Ce sont plutôt les problèmes musculo squelettiques qui causent l’absentéisme chez nous. Pour pallier ce problème, nous tentons de rester flexibles sur les modes de travail et les horaires. Nous avons une politique de gestion des situations d’absentéisme afin de minimiser les disfonctionnements dans les équipes. Pour cela, nous travaillons en étroite collaboration avec les équipes, la médecine du travail, et la Délégation du personnel.
Depuis le Covid, nous remarquons une certaine recrudescence des agressions verbales et parfois physiques. En interne, un système de déclaration permet au personnel de faire remonter ce type de conflits. Pour pouvoir générer la bienveillance, nous misons beaucoup sur la prévention, et nous essayons d’armer les équipes avec des outils qui permettent d’éviter toute escalade de violence.

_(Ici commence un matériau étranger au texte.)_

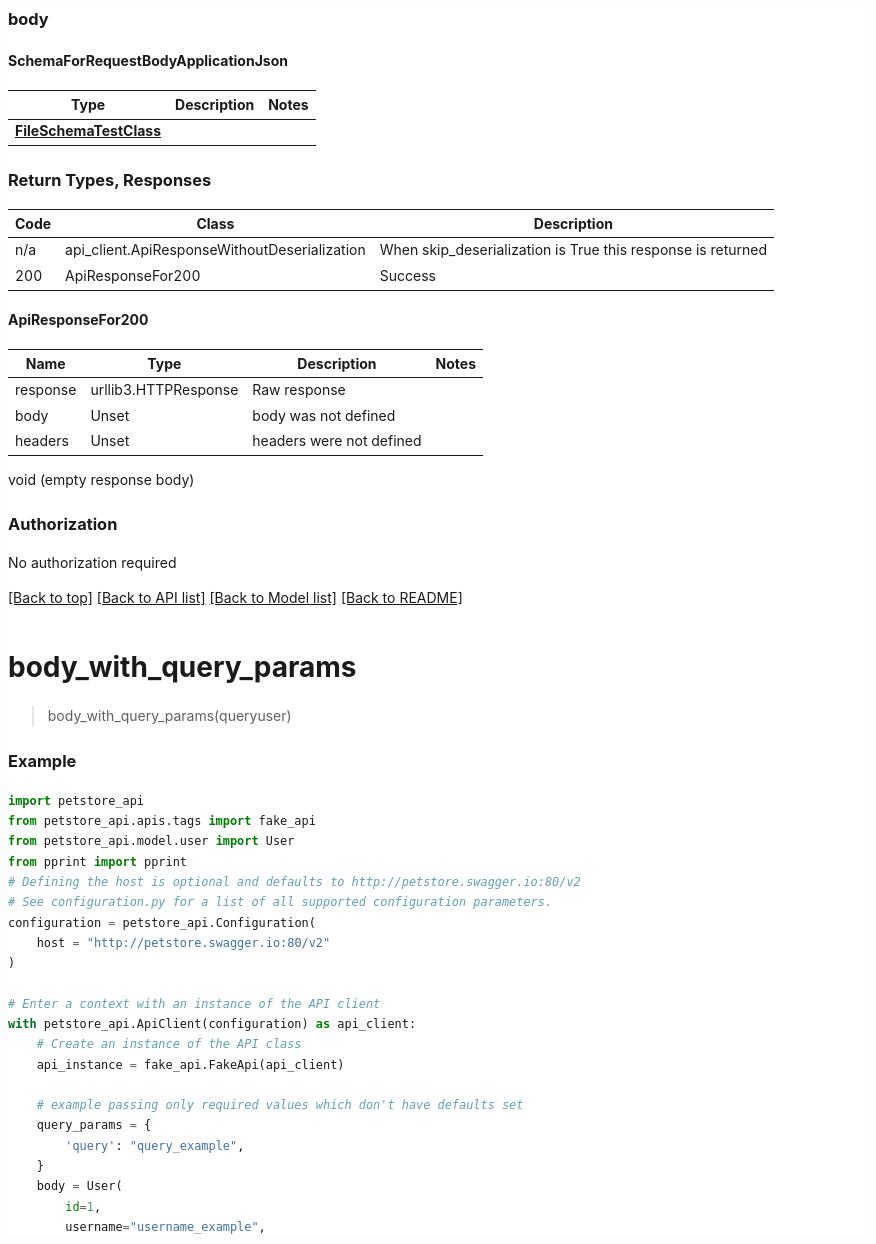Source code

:### body

#### SchemaForRequestBodyApplicationJson
Type | Description  | Notes
------------- | ------------- | -------------
[**FileSchemaTestClass**](FileSchemaTestClass.md) |  | 


### Return Types, Responses

Code | Class | Description
------------- | ------------- | -------------
n/a | api_client.ApiResponseWithoutDeserialization | When skip_deserialization is True this response is returned
200 | ApiResponseFor200 | Success

#### ApiResponseFor200
Name | Type | Description  | Notes
------------- | ------------- | ------------- | -------------
response | urllib3.HTTPResponse | Raw response |
body | Unset | body was not defined |
headers | Unset | headers were not defined |


void (empty response body)

### Authorization

No authorization required

[[Back to top]](#__pageTop) [[Back to API list]](../../../README.md#documentation-for-api-endpoints) [[Back to Model list]](../../../README.md#documentation-for-models) [[Back to README]](../../../README.md)

# **body_with_query_params**
<a name="body_with_query_params"></a>
> body_with_query_params(queryuser)



### Example

```python
import petstore_api
from petstore_api.apis.tags import fake_api
from petstore_api.model.user import User
from pprint import pprint
# Defining the host is optional and defaults to http://petstore.swagger.io:80/v2
# See configuration.py for a list of all supported configuration parameters.
configuration = petstore_api.Configuration(
    host = "http://petstore.swagger.io:80/v2"
)

# Enter a context with an instance of the API client
with petstore_api.ApiClient(configuration) as api_client:
    # Create an instance of the API class
    api_instance = fake_api.FakeApi(api_client)

    # example passing only required values which don't have defaults set
    query_params = {
        'query': "query_example",
    }
    body = User(
        id=1,
        username="username_example",
```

De manière générale, comment a évolué la fonction RH dans le secteur hospitalier ?
La fonction RH a beaucoup évolué ces dernières années et a pris une ampleur stratégique.
Nous devons être capable de passer constamment d’une thématique à l’autre. Il faut être vigilants aux lois qui changent souvent, travailler avec différentes générations qui se côtoient tous les jours… Être DHR, c’est un peu être comme un chef d’orchestre avec énormément de partitions. C’est un métier très passionnant et très prenant qui demande de l’énergie, de la résilience et de l’agilité.
Bureau ouvert ou fermé ?
Ce sujet est un sujet délicat. Je suis très consciente que ce n’est pas toujours évident et idéal de travailler dans un open space. Personnellement, j’ai « grandi » dans des open spaces quand j’ai débuté à Luxembourg. Aujourd’hui je partage mon bureau avec deux autres collègues et je trouve cela enrichissant de pouvoir collaborer et partager. Quand j’ai besoin de m’isoler, je trouve un autre lieu dans l’hôpital
Mes 3 app indispensables
- Teams : “Même si personnellement, je préfère l’échange humain. Parfois, au lieu d’envoyer un mail, cela permet de tout simplement se parler.”
- Google : “Pour alimenter mes réflexions, je m’inspire de mes différentes recherches sur le web. J’aime aller piocher les bonnes idées et les bonnes pratiques sur des sites spécialisés”.
- LinkedIn : “On trouve un grand nombre de sujets sur LinkedIn. Cela reste un espace professionnel indispensable pour appendre, et échanger.”.